Moment-based Uniform Deviation Bounds for $k$-means and Friends
This work addresses theoretical guarantees for clustering algorithms, offering uniform deviation bounds that are incremental but provide new insights for distributions with moment constraints.
The paper tackles the problem of bounding the difference between sample and distribution costs for k-means clustering when fitting k centers to m points from distributions with bounded moments, showing the deviation decays as m^{min{-1/4, -1/2+2/p}}. It also extends this analysis to a soft clustering variant and provides refined rates for structured instances.

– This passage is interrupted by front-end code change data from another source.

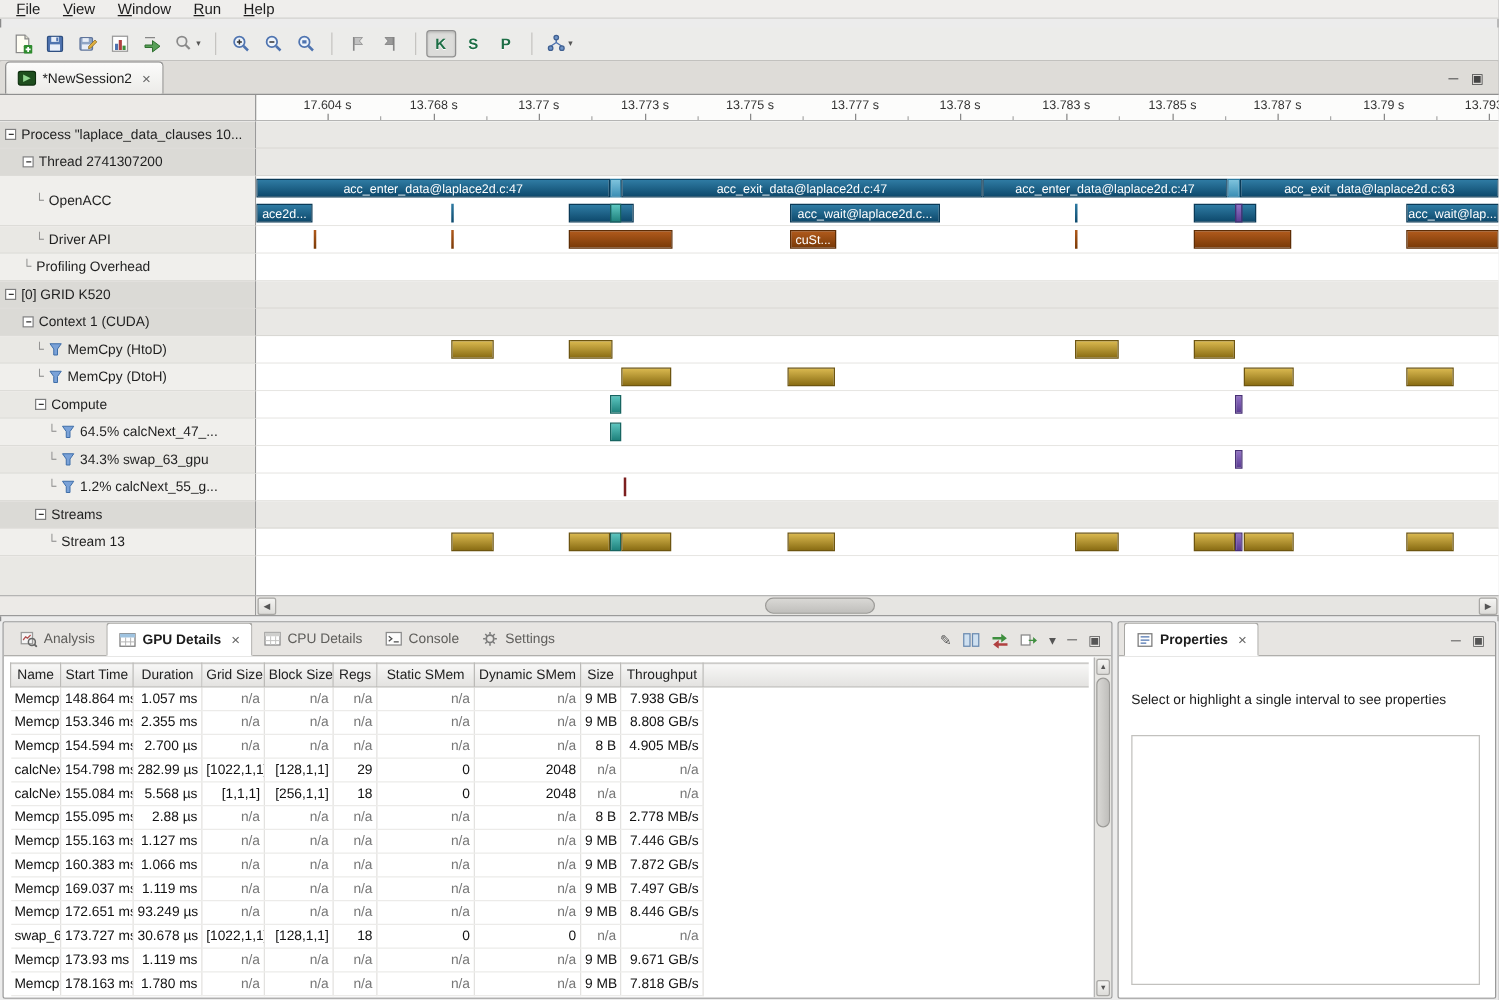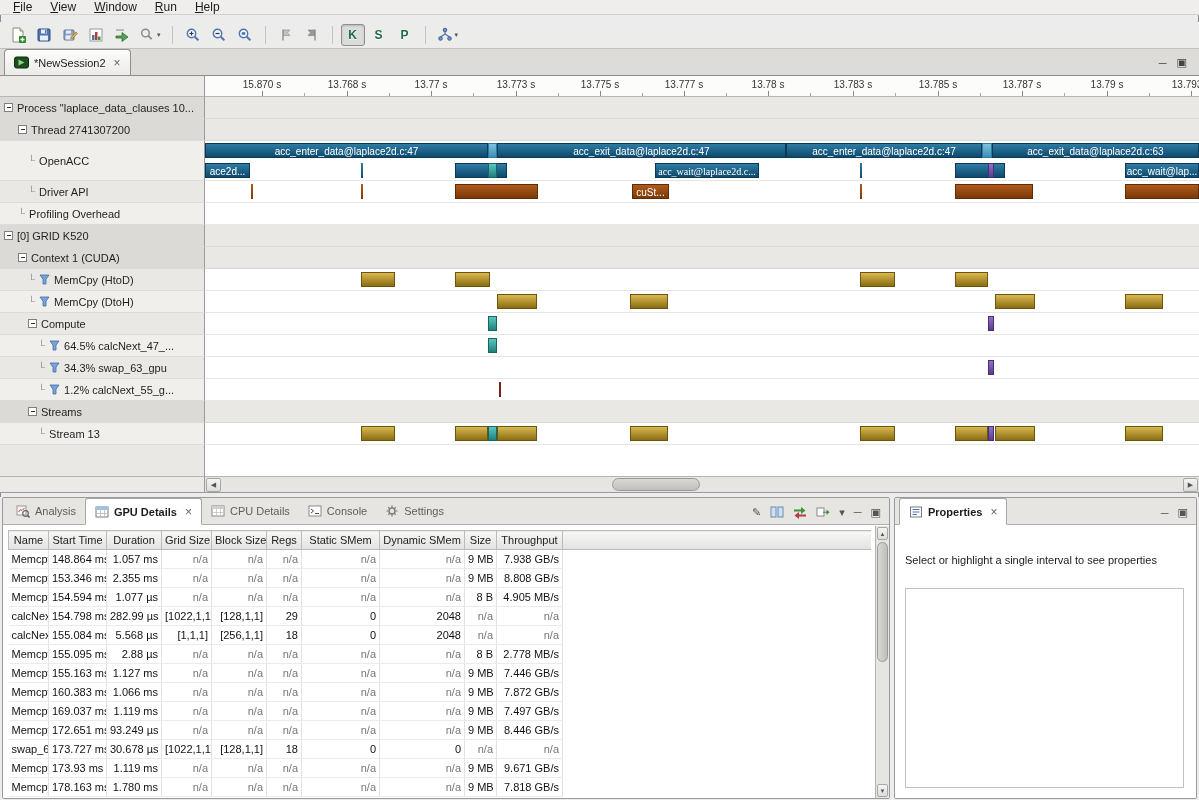--- a/index.html
+++ b/index.html
@@ -252,7 +252,7 @@
 
   <div class="timeline">
     <div class="tl-ruler" id="ruler">
-        <div class="ruler-label" style="left: 262px;">15.870 s</div>
+        <div class="ruler-label" style="left: 262px;">17.604 s</div>
         <div class="ruler-tick" style="left: 262px;"></div>
         <div class="ruler-tick minor" style="left: 304px;"></div>
         <div class="ruler-label" style="left: 347px;">13.768 s</div>

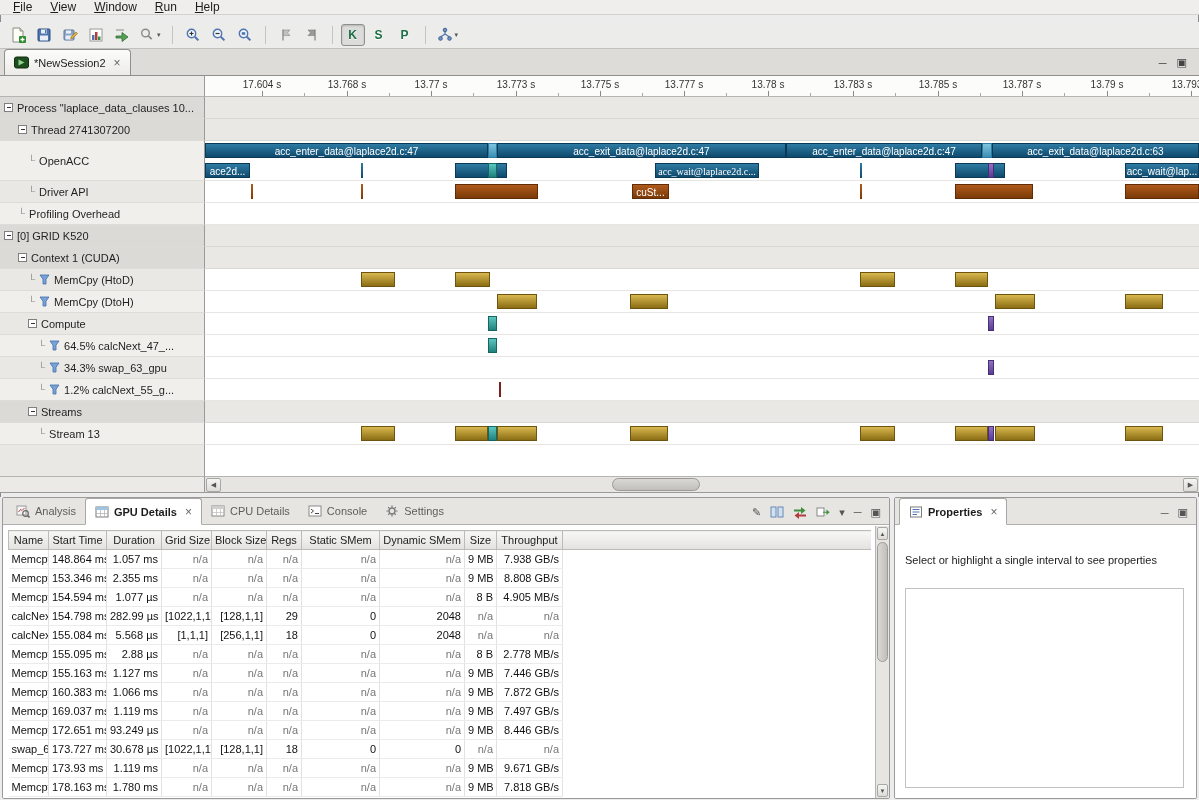--- a/index.html
+++ b/index.html
@@ -329,7 +329,7 @@
               <div class="bar c-blue tick" style="left: 156px; width: 2px; top: 2px;"></div>
               <div class="bar c-blue" style="left: 250px; width: 52px; top: 2px;"></div>
               <div class="bar c-teal" style="left: 283px; width: 9px; top: 2px;"></div>
-              <div class="bar c-blue" style="left: 450px; width: 104px; top: 2px; font-family: Liberation Serif, serif;">acc_wait@laplace2d.c...</div>
+              <div class="bar c-blue" style="left: 427px; width: 120px; top: 2px;">acc_wait@laplace2d.c...</div>
               <div class="bar c-blue tick" style="left: 655px; width: 2px; top: 2px;"></div>
               <div class="bar c-blue" style="left: 750px; width: 50px; top: 2px;"></div>
               <div class="bar c-purple" style="left: 783px; width: 6px; top: 2px;"></div>

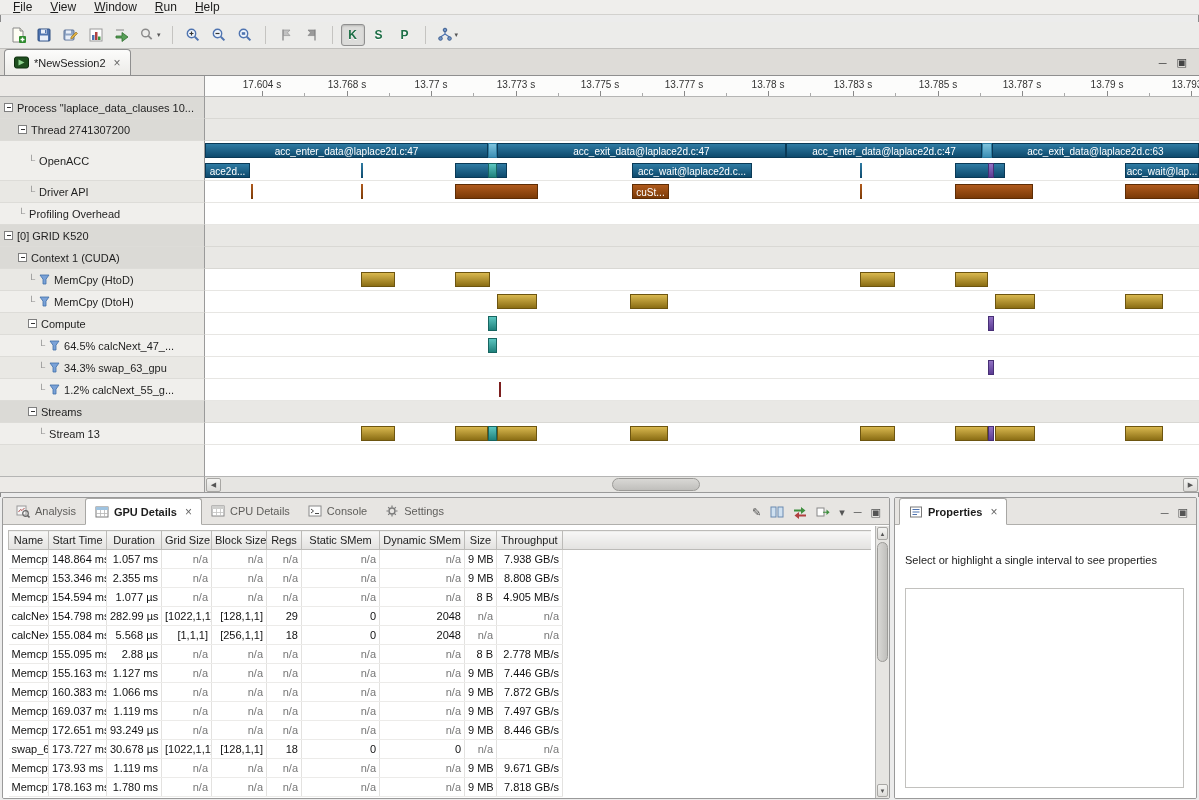--- a/index.html
+++ b/index.html
@@ -672,7 +672,7 @@
               <tr>
                 <td class="name">Memcpy</td>
                 <td>154.594 ms</td>
-                <td>1.077 µs</td>
+                <td>2.700 µs</td>
                 <td class=" na">n/a</td>
                 <td class=" na">n/a</td>
                 <td class=" na">n/a</td>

Suppose $k$ centers are fit to $m$ points by heuristically minimizing the $k$-means cost; what is the corresponding fit over the source distribution? This question is resolved here for distributions with $p\geq 4$ bounded moments; in particular, the difference between the sample cost and distribution cost decays with $m$ and $p$ as $m^{\min\{-1/4, -1/2+2/p\}}$. The essential technical contribution is a mechanism to uniformly control deviations in the face of unbounded parameter sets, cost functions, and source distributions. To further demonstrate this mechanism, a soft clustering variant of $k$-means cost is also considered, namely the log likelihood of a Gaussian mixture, subject to the constraint that all covariance matrices have bounded spectrum. Lastly, a rate with refined constants is provided for $k$-means instances possessing some cluster structure.